▶ REQUIRED ACTION:
Type out each record word for word. Pictures stay out.

[Collected data]
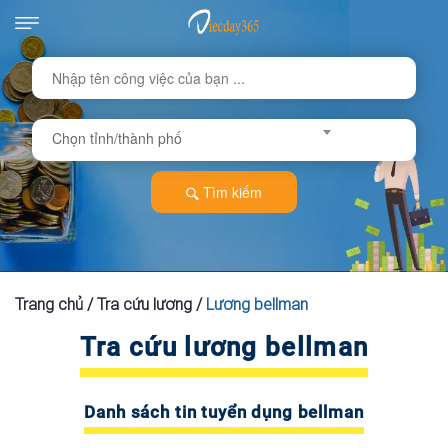
Chọn tỉnh/thành phố
Tìm kiếm
Trang chủ
/
Tra cứu lương
/
Lương bellman
Tra cứu lương bellman
Danh sách tin tuyển dụng bellman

▶ ANSWER FOR THE TASK:
Chọn tỉnh/thành phố
Tìm kiếm
Trang chủ
/
Tra cứu lương
/
Lương bellman
Tra cứu lương bellman
Danh sách tin tuyển dụng bellman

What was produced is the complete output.